I know it is not a lot of help, but I recall some people using a DuPont high temp paint on the inner housings to accomplish the effect that you are looking for.


----------



## Mr. Hands (Jun 12, 2006)

*Re: joey modded gti headlights w/ yellow inner, what paint used? pics? (hover)*

thanks...anyone else?


----------



## hover (Mar 9, 2005)

*Re: joey modded gti headlights w/ yellow inner, what paint used? pics? (VWgolf1895)*

You might try asking in the MK3 forum.


----------



## sbuogr (Jan 2, 2008)

*Re: joey modded gti headlights w/ yellow inner, what paint used? pics? (VWgolf1895)*

AH! WTF IS A JOEY MOD?! i keep reading it everywhere!


----------



## Mr. Hands (Jun 12, 2006)

*Re: joey modded gti headlights w/ yellow inner, what paint used? pics? (sbuogr)*

joey mod is a cheaper way of smoking you headlights. ive already done it to my jetta and i want to do it to dual chambers next.


----------



## RyanW89 (Mar 12, 2007)

*Re: joey modded gti headlights w/ yellow inner, what paint used? pics? (Mr. Hands)*

yeah wtf is joey mod and how do you do it?


----------



## rodga (Oct 17, 2007)

*Re: joey modded gti headlights w/ yellow inner, what paint used? pics? (Mr.
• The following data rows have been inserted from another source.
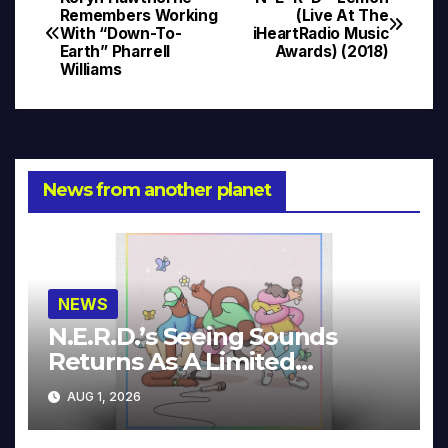
Post
Remembers Working
(Live At The
With “Down-To-
iHeartRadio Music
navigation
Earth” Pharrell
Awards) (2018)
Williams
News from another planet
NEWS
N.E.R.D.’s Seeing Sounds
Returns As A Limited
Collector’s Edition
AUG 1, 2026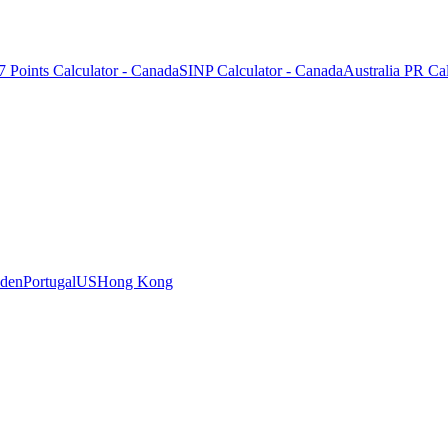
7 Points Calculator - Canada
SINP Calculator - Canada
Australia PR Cal
den
Portugal
US
Hong Kong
Hands)*

try using Krylo fusion paint, and do a search for joey mods, theres enough diy's to help u out


----------



## nastyotis (Jan 5, 2008)

i would say try using stain glass paint from like a craft store


----------



## jvon (Jun 22, 2007)

saw some with black and the inner yellow in some post, but i can't recall the one.


----------



## .iDubhXc. (Dec 2, 2007)

*Re: (jvon)*

I made them http://****************.com/smile/emthup.gif I used Krylon XMetals for the yellow. Look up BlueDevilCabby and check his build thread, I sold them to him.


----------



## Aleister Crowley (Dec 29, 2007)

*Re: (.iDubhXc.)*









duplicolor MetalCast http://****************.com/smile/emthup.gif


----------



## Mr. Hands (Jun 12, 2006)

*Re: (RealGLI92)*


_Quote, originally posted by *RealGLI92* »_duplicolor MetalCast http://****************.com/smile/emthup.gif 

thanks dan


----------



## dirrtymk4 (Apr 23, 2007)

*Re: (RealGLI92)*


_Quote, originally posted by *RealGLI92* »_
duplicolor MetalCast http://****************.com/smile/emthup.gif 

Where can you pick that stuff up? And about how much $$?


----------



## .iDubhXc. (Dec 2, 2007)

*Re: (dirrtymk4)*

Walmart, Kmart, Pep Boys, Advance Auto, etc. $4-$5 a can.


----------



## dirrtymk4 (Apr 23, 2007)

*Re: (.iDubhXc.)*

how long of a process is a joey mod?? day project? weekend?


----------